The house by the river is where the stream flows into the Kennetcook river just before it flows into the Avon river. (The owner of that house and my 2nd closest neighbour, a km away, was a good person, a retired naval officer who had attended the same military college as me, but 20 years before me! How's that for a coincidence? 

Anyway, rather than trying to chase the latest glossy games, I went back to Lawford&Young and Featherstone for inspiration, along with other quick play sets including the One Hour Wargame which rules, I confess, I had initially poopooed at first sight (sorry) although the cut down scenarios have been useful. 

The result was retreating from 6 stand Brigade units to fall back on my old 3 stand regiments with 1d per regiment with the score on 1 die equaling the #of hits inflicted on the enemy (with 1/2 effect at  long range and cover etc). Again streamlining, I went back through the archives and resumed the practice of rolling to see how many formations the General can order each turn. (yes with recognition to wrg/dba) With that bit of 'friction' and the simpler rules, after 6 quick turns, the game is now playing smoothly but with tension and moments of triumph and disaster and some clear decisions to made by the "general" ("Only 2 orders this turn? hmmm who to activate"...).

Ant that brings this post to a close. The game will continue tomorrow....or the day after.....or..well soon! 

Sunday, June 1, 2025

Another Start

 I hate it when this happens, but its for my greater good. 
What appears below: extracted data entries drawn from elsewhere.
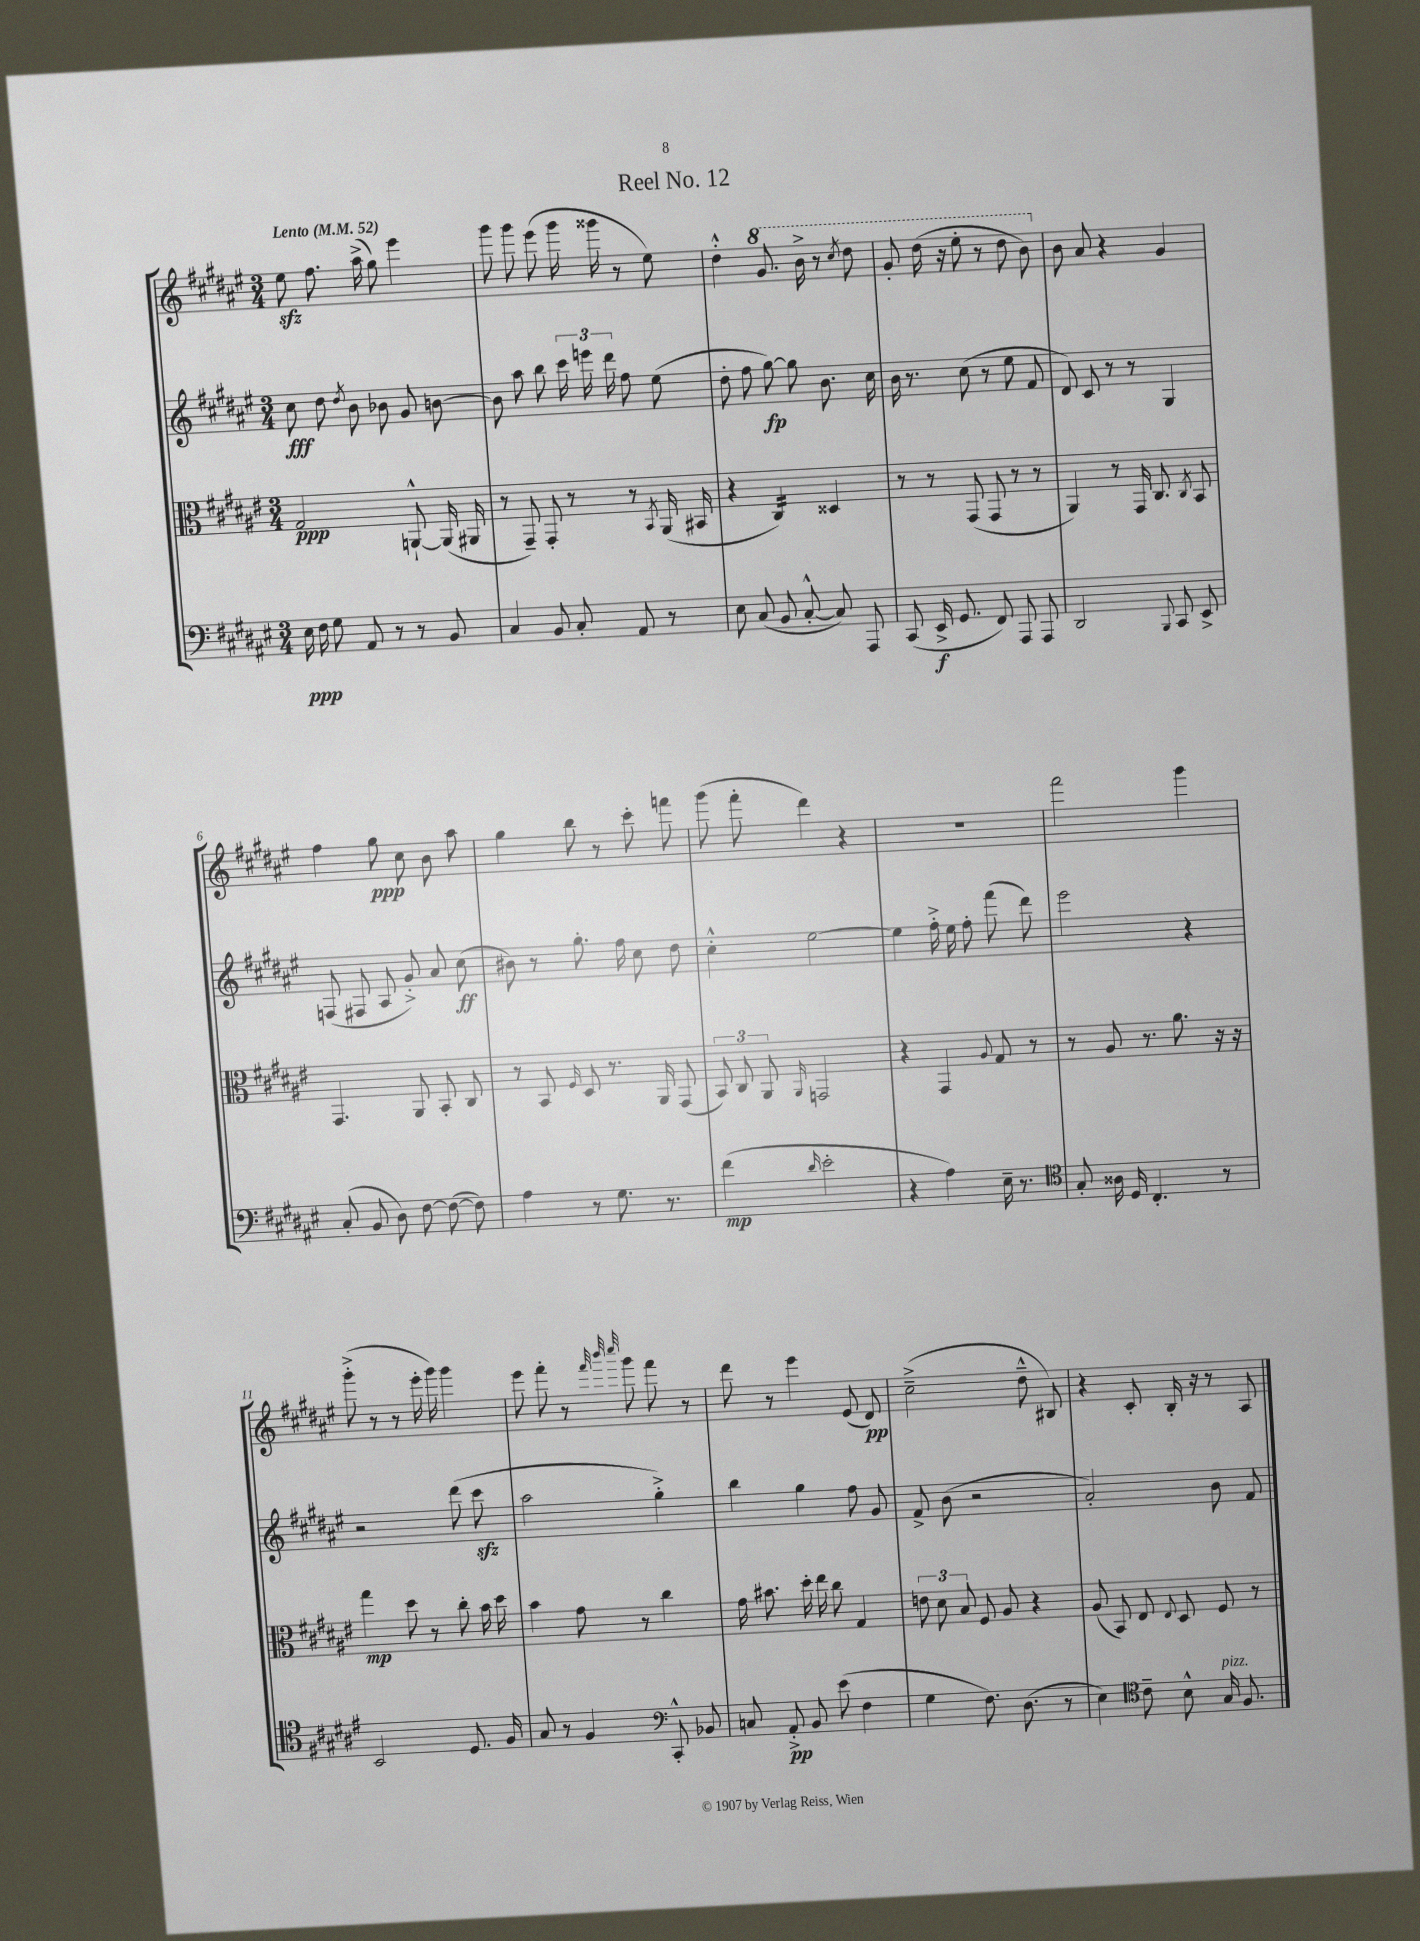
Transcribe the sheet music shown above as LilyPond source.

\header { title = "Reel No. 12" }
<<
\new StaffGroup <<
\new Staff = "s0" {
    \clef treble \key fis \major \numericTimeSignature \time 3/4 \tempo "Lento" 4 = 52
    \autoBeamOff eis''8\sfz fis''8. ais''16->( gis''8) eis'''4 |
    gis'''8 gis'''8 eis'''8( gis'''16 gisis'''16 r8 eis''8) |
    dis''4-.-^ \ottava #1 gis''8. b''16-> r8 \acciaccatura { cis'''8 } dis'''8 |
    gis''8-. dis'''16( r16 eis'''8-. r8 dis'''8 b''8) \ottava #0 |
    b'8 ais'8 r4 gis'4 |
    fis''4 gis''8\ppp cis''8 b'8 ais''8 |
    gis''4 b''8 r8 cis'''8-. f'''8 |
    gis'''8( fis'''8-. dis'''4) r4 |
    R2. |
    fis'''2 gis'''4 |
    gis'''8-.->( r8 r8 eis'''16-. gis'''16) gis'''4 |
    eis'''8 fis'''8-. r8 \grace { fis'''32 b'''32 cis''''32 } gis'''8 fis'''8 r8 |
    dis'''8 r8 eis'''4 eis'8( dis'8\pp) |
    cis''2--->( dis''8---^ bis8) |
    r4 cis'8-. b16-. r16 r8 ais8 \bar "|." |
}
\new Staff = "s1" {
    \clef treble \key fis \major \numericTimeSignature \time 3/4
    \autoBeamOff cis''8\fff dis''8 \acciaccatura { dis''8 } b'8 bes'8 gis'8 b'8~ |
    b'8 ais''8 b''8 \tuplet 3/2 { cis'''16 e'''16 dis'''16 } fis''8 eis''8( |
    dis''8-. fis''8 gis''8~\fp) gis''8 b'8. cis''16 |
    b'16 r8. cis''8( r8 eis''8 fis'8 |
    dis'8) cis'8 r8 r8 gis4 |
    f8( fis8 ais8 gis'8-.->) ais'8 cis''8\ff( |
    bis'8) r8 gis''8.-. fis''16 cis''8 dis''8 |
    cis''4-.-^ eis''2~ |
    eis''4 fis''16-.-> eis''16 fis''8-. fis'''8( dis'''8) |
    eis'''2 r4 |
    r2 dis'''8( cis'''8\sfz |
    ais''2 gis''4-.->) |
    b''4 gis''4 fis''8 gis'8 |
    fis'8-> b'8( r2 |
    ais'2-.) b'8 fis'8 \bar "|." |
}
\new Staff = "s2" {
    \clef alto \key fis \major \numericTimeSignature \time 3/4
    \autoBeamOff gis2\ppp a,8~-!-^ a,16( ais,16 |
    r8 gis,8--) gis,8-. r8 r8 \acciaccatura { b,8 } ais,16( bis,16 |
    r4 cis4:16) disis4 |
    r8 r8 gis,8( gis,8 r8 r8 |
    ais,4) r8 gis,16 cis8. \acciaccatura { cis8 } b,8 |
    gis,4. ais,8 b,8-. cis8 |
    r8 b,8 \grace { fis16 } dis8 r8. ais,16 gis,8( |
    \tuplet 3/2 { b,8) cis8 ais,8 } \grace { ais,16 } g,2 |
    r4 gis,4 \appoggiatura { ais8 } gis8 r8 |
    r8 ais8 r8. ais'8. r16 r16 |
    gis''4\mp dis''8 r8 cis''8-. b'16 dis''16 |
    b'4 gis'8 r8 cis''4 |
    gis'16 bis'8. dis''16-. eis''16 cis''8 gis4 |
    \tuplet 3/2 { e'8 dis'8 b8 } fis8 ais8 r4 |
    ais8( b,8) eis8 \appoggiatura { eis8 } dis8 fis8 r8 \bar "|." |
}
\new Staff = "s3" {
    \clef bass \key fis \major \numericTimeSignature \time 3/4
    \autoBeamOff eis16\ppp fis16 gis8 ais,8 r8 r8 b,8 |
    cis4 b,8 cis8-. ais,8 r8 |
    eis8 cis8( b,8 cis8~-.-^ cis8) ais,,8 |
    cis,8( eis,16->\f gis,8. fis,8) ais,,8 ais,,8 |
    dis,2 \appoggiatura { b,,8 } cis,8 eis,8-> |
    cis8-.( b,8 dis8) fis8~ fis8~( fis8) |
    ais4 r8 gis8. r8. |
    fis'4\mp( \grace { dis'16 } eis'2-. |
    r4 ais4) eis16-- r8. |
    \clef tenor gis8-. aisis16 dis16 cis4.-. r8 |
    b,2 dis8. fis16 |
    gis8 r8 fis4 \clef bass cis,8-.-^ bes,8 |
    c8 ais,8-.->\pp b,8 eis'8( fis4 |
    gis4 fis8.) dis8.( r8 |
    eis4) \clef tenor cis'8-- b8-^ gis16^\markup { \italic "pizz." } fis8. \bar "|." |
}
>>
>>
Two or three turns were enough to click buttons in my brain as to why the ACW boys haven't been getting out. Sad as it may seem, I'm just don't enjoy big battles seen from a far with brigade units with no history, stories or personality. I do like simple and fast these days and so I "tweaked" the one page rules with much thought and a little bit of testing. It means, smaller actions, perhaps parts of bigger battles or just my comfortable, generic, 'scenarios'. 
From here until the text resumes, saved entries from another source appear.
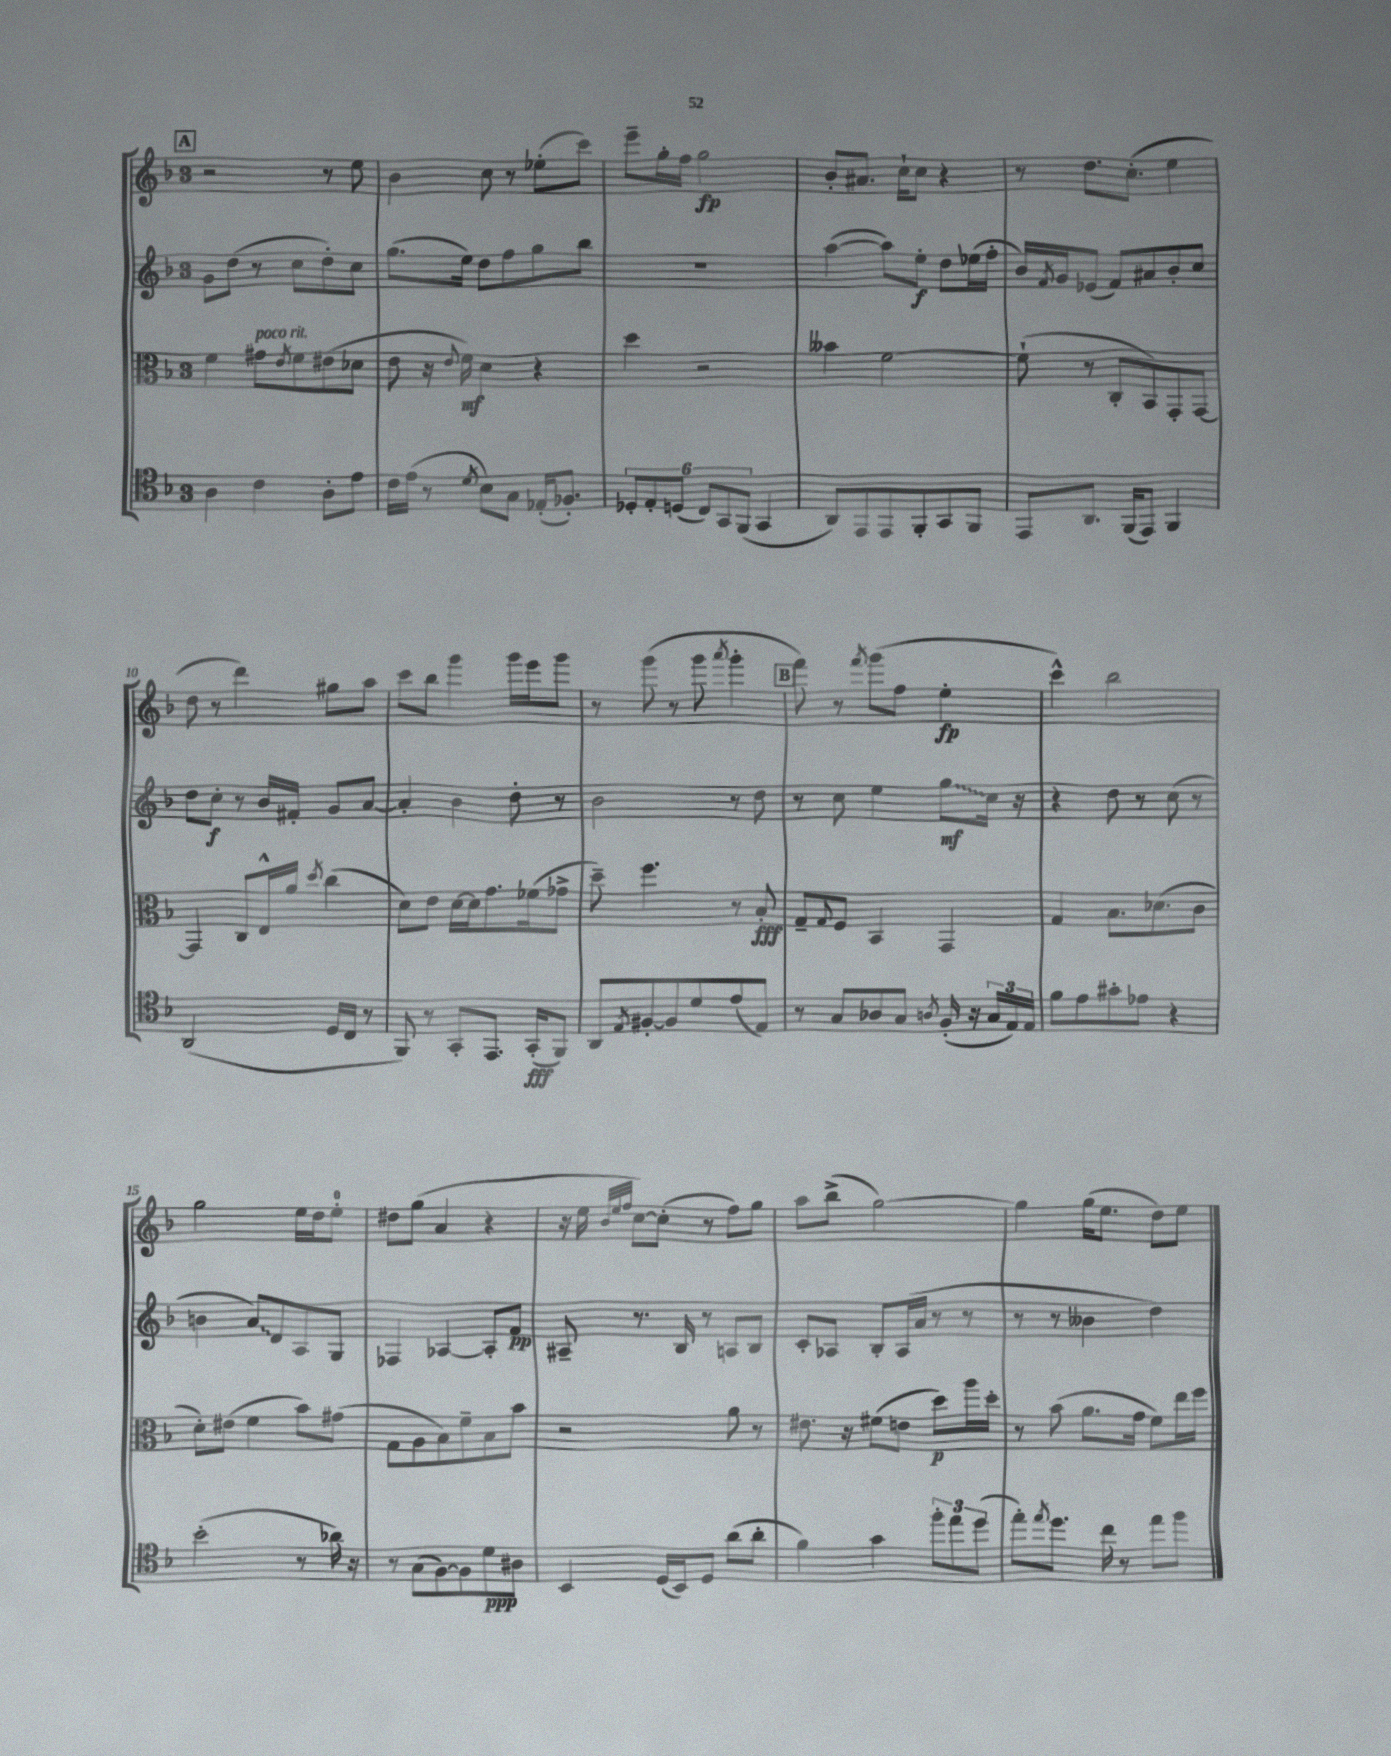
<<
\new StaffGroup <<
\new Staff = "s0" {
    \clef treble \key f \major \once \override Staff.TimeSignature.style = #'single-digit \time 3/4
    \mark \markup { \box "A" } r2 r8 e''8 |
    bes'4 c''8 r8 ees''8-.( c'''8) |
    e'''8-- g''16-. f''16 g''2\fp |
    bes'8-. ais'8. c''16-! c''8 r4 |
    r8 d''8. c''8.-.( e''4 |
    d''8 r8 d'''4) gis''8 a''8 |
    c'''8 bes''8 g'''4 g'''16 e'''16 g'''8 |
    r8 g'''8( r8 g'''8 \acciaccatura { a'''8 } g'''4-. |
    \mark \markup { \box "B" } f'''8) r8 \acciaccatura { f'''8 } g'''8( f''8 e''4-.\fp |
    c'''4-^) bes''2 |
    g''2 e''16 d''16 e''8-0-. |
    dis''8 g''8( a'4 r4 |
    r16 e''16 \grace { bes'32 e''32 f''32 } c''8~) c''8-.( r8 f''8) g''8 |
    a''8 bes''8->( g''2~) |
    g''4 g''16( e''8. d''8) e''8 \bar "|." |
}
\new Staff = "s1" {
    \clef treble \key f \major \once \override Staff.TimeSignature.style = #'single-digit \time 3/4
    \mark \markup { \box "A" } g'8 d''8( r8 c''8 d''8-.) c''8 |
    g''8.( e''16) d''8 f''8 g''8 bes''8 |
    R2. |
    a''4~( a''8) e''8-.\f d''8 ees''16( f''16-. |
    bes'16) \acciaccatura { f'8 } g'16 ees'8( f'8) ais'8 bes'8-. c''8 |
    d''8 c''8-.\f r8 bes'16 fis'16-. g'8 a'8~ |
    a'4-. bes'4 d''8-. r8 |
    bes'2 r8 d''8 |
    \mark \markup { \box "B" } r8 c''8 e''4 \once \override Glissando.style = #'zigzag g''8\glissando\mf c''16 r16 |
    r4 d''8 r8 c''8( r8 |
    b'4 \once \override Glissando.style = #'zigzag a'8\glissando) d'8 a8 g8 |
    fes4 aes4~ aes8-. f'8\pp |
    ais8-- r8. bes16 r8 a8 bes8 |
    c'8-. aes8 bes8-. aes16( a'16 r8 r8 |
    r8 r8 beses'4 d''4) \bar "|." |
}
\new Staff = "s2" {
    \clef alto \key f \major \once \override Staff.TimeSignature.style = #'single-digit \time 3/4
    \mark \markup { \box "A" } f'4 gis'8^\markup { \italic "poco rit." } \acciaccatura { e'8 } f'8 eis'8( des'8 |
    e'8 r16 \appoggiatura { e'8 } f'16\mf) d'4 r4 |
    d''4 r2 |
    beses'4 f'2~ |
    f'8-!( r8 c8-. bes,8) g,8-. g,8~ |
    g,4 c8 e16-^ a'16 \acciaccatura { d''8 } c''4( |
    d'8) e'8 d'16~ d'16 g'8. fes'16( ges'8-> |
    d''8--) f''4. r8 bes8-.\fff |
    \mark \markup { \box "B" } g8-- \appoggiatura { g8 } f8 bes,4 g,4 |
    g4 bes8. des'8.( c'8 |
    d'8-.) eis'8( f'4 bes'8) gis'8( |
    g8 a8 bes8) f'8-- bes8 bes'8 |
    r2 a'8 r8 |
    eis'8. r16 fis'8( e'8 d''8\p) a''16 d''16-. |
    r8 bes'8( a'8. g'16 f'8) e''16 f''16 \bar "|." |
}
\new Staff = "s3" {
    \clef tenor \key f \major \once \override Staff.TimeSignature.style = #'single-digit \time 3/4
    \mark \markup { \box "A" } a4 c'4 a8-. e'8 |
    c'16 e'16( r8 \acciaccatura { d'8 } bes8) g8 ees16-.( fes8.-.) |
    \tuplet 6/4 { des8-. e8-. d8( c8) g,8 f,8( } g,4 |
    a,8) e,8 e,8 f,8-. g,8 f,8 |
    e,8 a,8. f,16( e,8) f,4 |
    a,2( d16 c16 r8 |
    f,8) r8 g,8-. e,8. g,16-.\fff( f,8) |
    a,8 \acciaccatura { e8 } fis8~-. fis8 d'8 e'8( e8) |
    \mark \markup { \box "B" } r8 g8 aes8 g8 \acciaccatura { a8 } f16-.( r16 \tuplet 3/2 { g16 e16) e16 } |
    f'8 e'8 gis'8-. ees'8 r4 |
    bes'2-.( r8 aes'16) r16 |
    r8 g8( f8~) f8 d'8\ppp ais8 |
    bes,4 d16( bes,16) d8 a'8( a'8-. |
    f'4) g'4 \tuplet 3/2 { f''8-. e''8 d''8( } |
    e''8-.) \acciaccatura { e''8 } d''8. c''16 r8 e''8 f''8 \bar "|." |
}
>>
>>
\layout { \context { \Score currentBarNumber = #5 } }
One of the satisfying retreats was breaking up my 6 stand brigades and letting my 3 stand regiments once again be individual units. These are again grouped into 2-4 regiments under a Brigadier.  I stripped the rules even more in order to speed play. Then I started again. 

So far, so good.

Tomorrow I "should" be able to finish the last 3/4 of the game in an hour(-ish) and start writing down Generals' names for consistency in narration.